In the Middle Ages, French batteurs d’or (gold-beaters) were so numerous they formed a Guild. By the Revolution there were 25 still in work. Now there is only one left in France.
A batteur d’or uses blocks of solid gold to make leaf so fine it breaks apart when touched. The name encapsulates the combination of strength and delicacy required for the job.
Although the trade dates back to antiquity, gold-beating is no longer entirely done by hammer, a job that required the strength and stamina of a blacksmith. Instead, machines have been introduced.
Pure gold is melted at temperatures of up to 1,200C and, with tiny quantities of silver or copper, or other metals, depending on the shade of gold leaf required. The molten alloy is poured into moulds to form small ingots, which are pressed to form ribbons, and reheated.
The ribbons are hammered out in two separate stages to make sheets that are 75,000 times thinner than the ingots they are made from.
Finally, the sheets are hand-blown to smooth them out and cut to the appropriate size before being placed between the pages of little books made from silk paper. All offcuts are melted down and used again.
The market for gold leaf is a global one, and there are few in Europe who are able to supply it, so for a skilled craftsman the trade is potentially lucrative.
Whereas at one time the majority of clients would have been enlumineurs (illustrators of manuscripts), now artists, sculptors, ceramicists, glassblowers and art restorers all use gold leaf in small quantities. Made into powder, gold leaf makes luxurious glitter.
Recently, it has begun to be used in high-quality food items, and in industry.
With only a single craftsman left in France, there is no specific training course available for someone wanting to enter the trade.
At Maison Dauvet in Haute Savoie, apprêteuses, who press the gold, and videuses, who take the fragile sheets of gold leaf out of their moulds, blow and cut them, are trained in-house and are ready to take up work on their own account after three years. If this craft interests you, you are advised to seek an apprenticeship.
Last beater in France has 50 shades of gold
Maison Dauvet, the one remaining batteur d’or in France, encapsulates the paradox of many métiers d’art. The rarity of its specialism makes it highly prized, but also difficult for the company to compete in a market flooded with cheap, lower-quality products.
This paradox caught the eye of Antonin Beurrier, an industrialist with expertise in alloys.
He bought Maison Dauvet in 2013 and has been nurturing it ever since. In total, the batterie has 300 years of experience and Pyrrhos Dauvet, the last batteur d’or, is the sixth generation of his family in the craft.
Maison Dauvet’s market is a global one, its products destined for consumers who still like “the French touch”.
“There are batteurs d’or in Germany,” he said, “but their style of gold leaf is Baroque, very different from ours. Italian is different again.”
Such discerning customers are fewer than they once were.
“We have precise recipes for 50 shades of gold at Maison Dauvet,” said Mr Beurrier, “but we only sell about 15-16 of them. People have lost the ability to differentiate.”

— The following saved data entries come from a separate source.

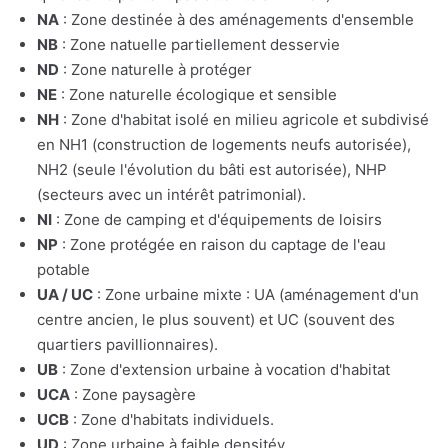
NA
: Zone destinée à des aménagements d'ensemble
NB
: Zone natuelle partiellement desservie
ND
: Zone naturelle à protéger
NE
: Zone naturelle écologique et sensible
NH
: Zone d'habitat isolé en milieu agricole et subdivisé
en NH1 (construction de logements neufs autorisée),
NH2 (seule l'évolution du bâti est autorisée), NHP
(secteurs avec un intérêt patrimonial).
NI
: Zone de camping et d'équipements de loisirs
NP
: Zone protégée en raison du captage de l'eau
potable
UA / UC
: Zone urbaine mixte : UA (aménagement d'un
centre ancien, le plus souvent) et UC (souvent des
quartiers pavillionnaires).
UB
: Zone d'extension urbaine à vocation d'habitat
UCA
: Zone paysagère
UCB
: Zone d'habitats individuels.
UD
: Zone urbaine à faible densitév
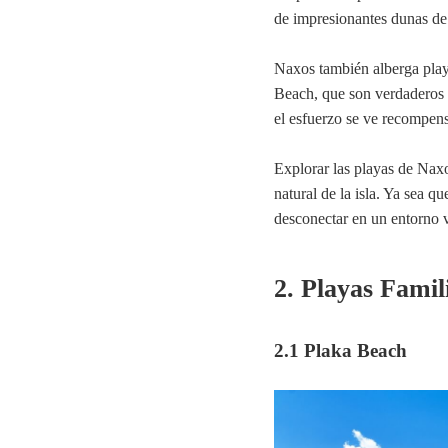
de impresionantes dunas de 
Naxos también alberga pla
Beach, que son verdaderos 
el esfuerzo se ve recompensa
Explorar las playas de Naxo
natural de la isla. Ya sea q
desconectar en un entorno v
2. Playas Famil
2.1 Plaka Beach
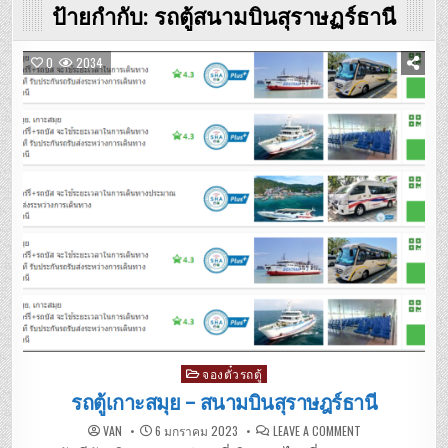
ป้ายกำกับ:
รถตู้สนามบินสุราษฏร์ธานี
0
2034
Posted
จองตั๋วรถตู้
in
รถตู้เกาะสมุย – สนามบินสุราษฎร์ธานี
ON
VAN
6 มกราคม 2023
LEAVE A COMMENT
รถ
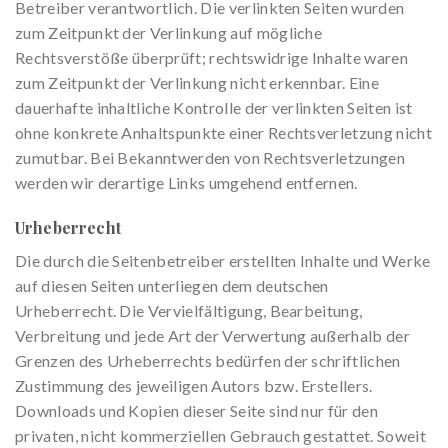
Betreiber verantwortlich. Die verlinkten Seiten wurden
zum Zeitpunkt der Verlinkung auf mögliche
Rechtsverstöße überprüft; rechtswidrige Inhalte waren
zum Zeitpunkt der Verlinkung nicht erkennbar. Eine
dauerhafte inhaltliche Kontrolle der verlinkten Seiten ist
ohne konkrete Anhaltspunkte einer Rechtsverletzung nicht
zumutbar. Bei Bekanntwerden von Rechtsverletzungen
werden wir derartige Links umgehend entfernen.
Urheberrecht
Die durch die Seitenbetreiber erstellten Inhalte und Werke
auf diesen Seiten unterliegen dem deutschen
Urheberrecht. Die Vervielfältigung, Bearbeitung,
Verbreitung und jede Art der Verwertung außerhalb der
Grenzen des Urheberrechts bedürfen der schriftlichen
Zustimmung des jeweiligen Autors bzw. Erstellers.
Downloads und Kopien dieser Seite sind nur für den
privaten, nicht kommerziellen Gebrauch gestattet. Soweit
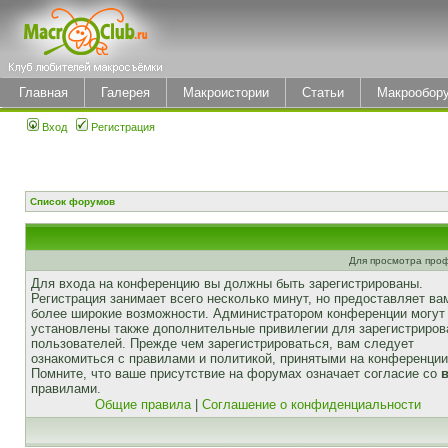
Главная
Галерея
Макроистории
Статьи
Макрообор
Вход
Регистрация
Список форумов
Для просмотра про
Для входа на конференцию вы должны быть зарегистрированы.
Регистрация занимает всего несколько минут, но предоставляет ва
более широкие возможности. Администратором конференции могут
установлены также дополнительные привилегии для зарегистриро
пользователей. Прежде чем зарегистрироваться, вам следует
ознакомиться с правилами и политикой, принятыми на конференции
Помните, что ваше присутствие на форумах означает согласие со
правилами.
Общие правила
|
Соглашение о конфиденциальности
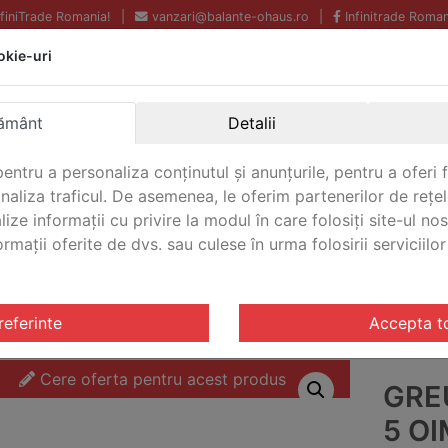
InfiniTrade Romania!
|
vanzari@balante-ohaus.ro
|
Infinitrade Roman
okie-uri
Echipamente profesionale
Livrare rapida.
pentru laborator.
Oriunde in Romania.
ământ
Detalii
Garantie Internationala.
entru a personaliza conținutul și anunțurile, pentru a oferi f
analiza traficul. De asemenea, le oferim partenerilor de rețel
lize informații cu privire la modul în care folosiți site-ul no
mații oferite de dvs. sau culese în urma folosirii serviciilor 
CONTACT
 OIML M3
/ Greutate de test Ohaus 5 OIML M3 OH
referinte
Accepta t
Cere oferta pentru acest produs
GRE
5 O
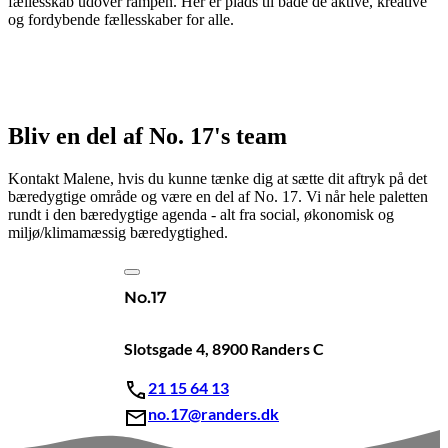
fællesskab udover rampen. Her er plads til både de aktive, kreative
og fordybende fællesskaber for alle.
Bliv en del af No. 17's team
Kontakt Malene, hvis du kunne tænke dig at sætte dit aftryk på det
bæredygtige område og være en del af No. 17. Vi når hele paletten
rundt i den bæredygtige agenda - alt fra social, økonomisk og
miljø/klimamæssig bæredygtighed.
No.17
Slotsgade 4, 8900 Randers C
21 15 64 13
no.17@randers.dk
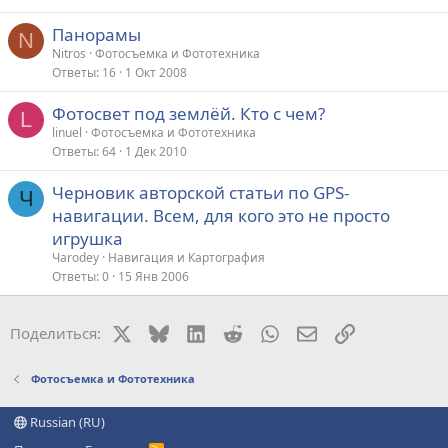
Панорамы
N
Nitros
Фотосъемка и Фототехника
Ответы
16
1 Окт 2008
Фотосвет под землёй. Кто с чем?
L
linuel
Фотосъемка и Фототехника
Ответы
64
1 Дек 2010
Черновик авторской статьи по GPS-
Ч
навигации. Всем, для кого это не просто
игрушка
Чarodey
Навигация и Картография
Ответы
0
15 Янв 2006
X
Bluesky
LinkedIn
Reddit
WhatsApp
Электронная поч
Ссылка
Поделиться:
Фотосъемка и Фототехника
Russian (RU)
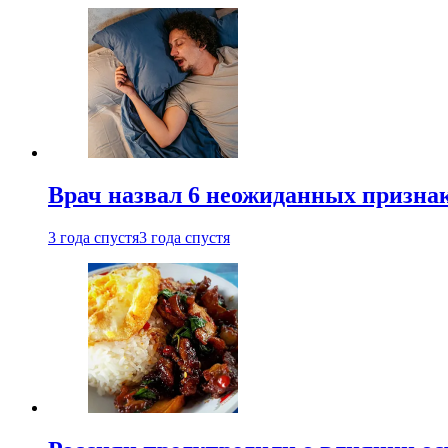
Врач назвал 6 неожиданных признак
3 года спустя
3 года спустя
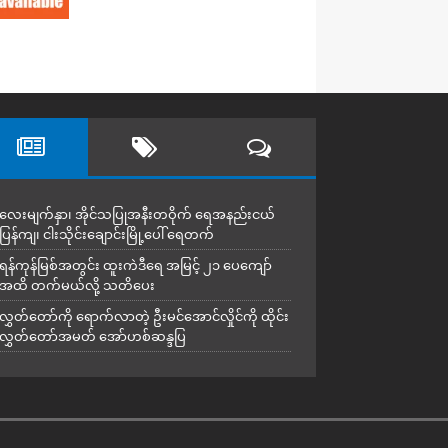
လေးမျက်နှာ၊ အိုင်သပြုအနီးတဝိုက် ရေအနည်းငယ်
ပြန်ကျ၊ ငါးသိုင်းချောင်းမြို့ပေါ် ရေတက်
ရန်ကုန်မြစ်အတွင်း ထူးကဲဒီရေ အ​မြင့် ၂၁ ပေကျော်
အထိ တက်မယ်လို့ သတိပေး
လွှတ်တော်ကို ရောက်လာတဲ့ ဦးမင်အောင်လှိုင်ကို ထိုင်း
လွှတ်တော်အမတ် အော်ဟစ်ဆန္ဒပြ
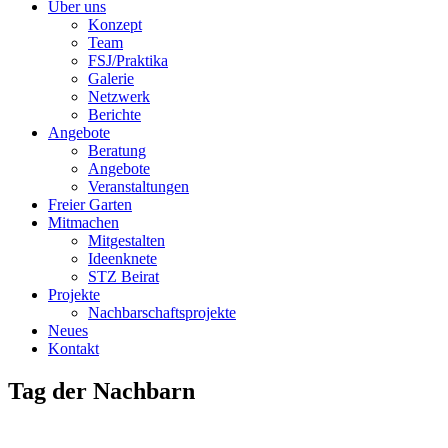
Über uns
Konzept
Team
FSJ/Praktika
Galerie
Netzwerk
Berichte
Angebote
Beratung
Angebote
Veranstaltungen
Freier Garten
Mitmachen
Mitgestalten
Ideenknete
STZ Beirat
Projekte
Nachbarschaftsprojekte
Neues
Kontakt
Tag der Nachbarn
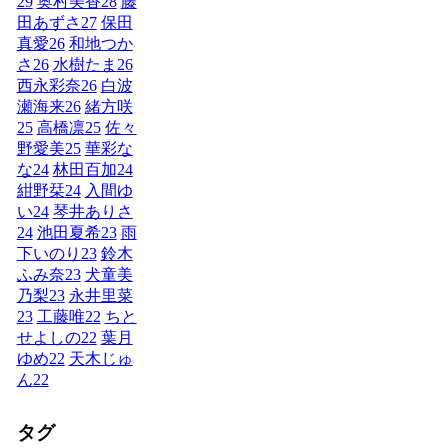
29
奥村美香
28
藤
田あずさ
27
保田
真愛
26
和地つか
さ
26
水樹たま
26
西永彩奈
26
白波
瀬海来
26
緒方咲
25
高橋凛
25
佐々
野愛美
25
華彩な
な
24
林田百加
24
紺野栞
24
入間ゆ
い
24
琴井ありさ
24
池田夏希
23
雨
下いのり
23
鈴木
ふみ奈
23
犬童美
乃梨
23
永井里菜
23
工藤唯
22
ちと
せよしの
22
葉月
ゆめ
22
天木じゅ
ん
22
タグ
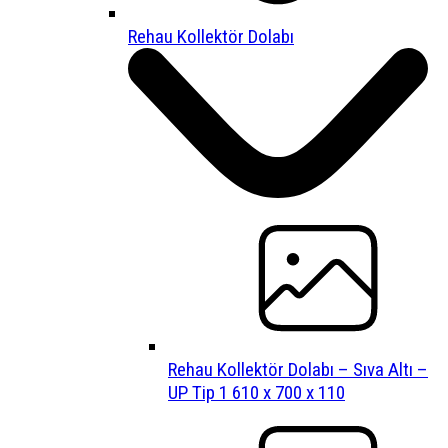
Rehau Kollektör Dolabı
Rehau Kollektör Dolabı – Sıva Altı –
UP Tip 1 610 x 700 x 110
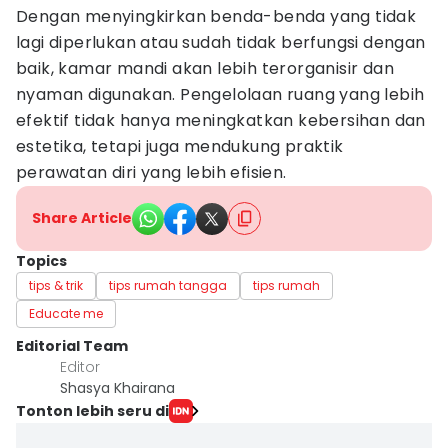
Dengan menyingkirkan benda-benda yang tidak
lagi diperlukan atau sudah tidak berfungsi dengan
baik, kamar mandi akan lebih terorganisir dan
nyaman digunakan. Pengelolaan ruang yang lebih
efektif tidak hanya meningkatkan kebersihan dan
estetika, tetapi juga mendukung praktik
perawatan diri yang lebih efisien.
Share Article
Topics
tips & trik
tips rumah tangga
tips rumah
Educate me
Editorial Team
Editor
Shasya Khairana
Tonton lebih seru di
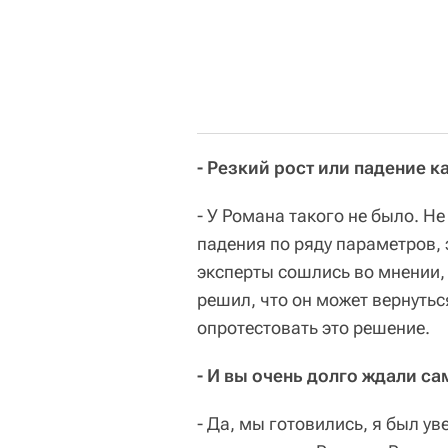
- Резкий рост или падение к
- У Романа такого не было. Н
падения по ряду параметров, 
эксперты сошлись во мнении,
решил, что он может вернуть
опротестовать это решение.
- И вы очень долго ждали с
- Да, мы готовились, я был ув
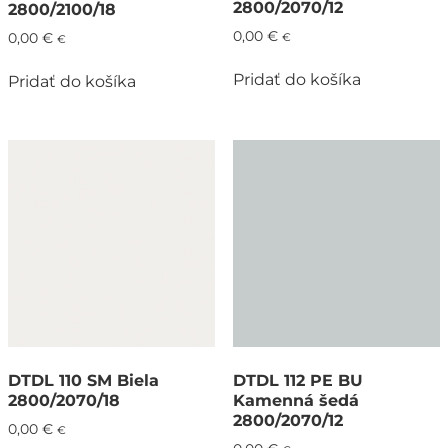
2800/2070/12
2800/2100/18
0,00
€
0,00
€
€
€
Pridať do košíka
Pridať do košíka
DTDL 110 SM Biela
DTDL 112 PE BU
2800/2070/18
Kamenná šedá
2800/2070/12
0,00
€
€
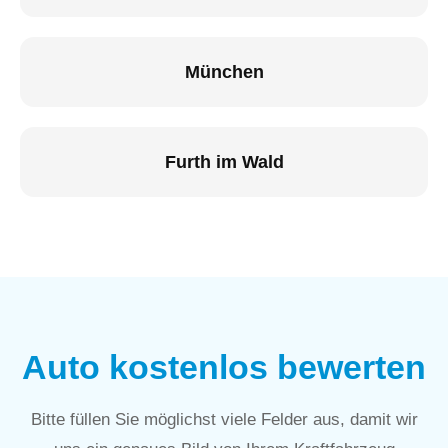
München
Furth im Wald
Auto kostenlos bewerten
Bitte füllen Sie möglichst viele Felder aus, damit wir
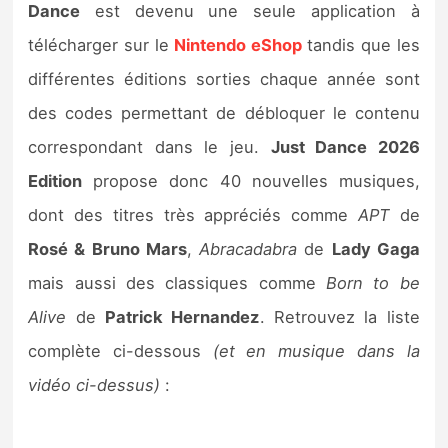
Dance
est devenu une seule application à
télécharger sur le
Nintendo eShop
tandis que les
différentes éditions sorties chaque année sont
des codes permettant de débloquer le contenu
correspondant dans le jeu.
Just Dance 2026
Edition
propose donc 40 nouvelles musiques,
dont des titres très appréciés comme
APT
de
Rosé & Bruno Mars
,
Abracadabra
de
Lady Gaga
mais aussi des classiques comme
Born to be
Alive
de
Patrick Hernandez
. Retrouvez la liste
complète ci-dessous
(et en musique dans la
vidéo ci-dessus)
:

Pyrrhos and his father Bernard are doing work that was already being done in antiquity. Although machines have replaced hammers, their task requires just as much of a feel for the metals, as well as precision, and an eye for detail.
Although Maison Dauvet is branching out into 21st-century applications for its gold leaf – in heat insulation, watch- making, cosmetics and food – two-thirds of its output is still destined for traditional applications. The company also works with the Palace of Versailles and the Louvre.
For a company making such a luxury product, its goals are much more modest. Mr Beurrier said: “We’d like to break even in 2018 and I think we’re just about on course for that”.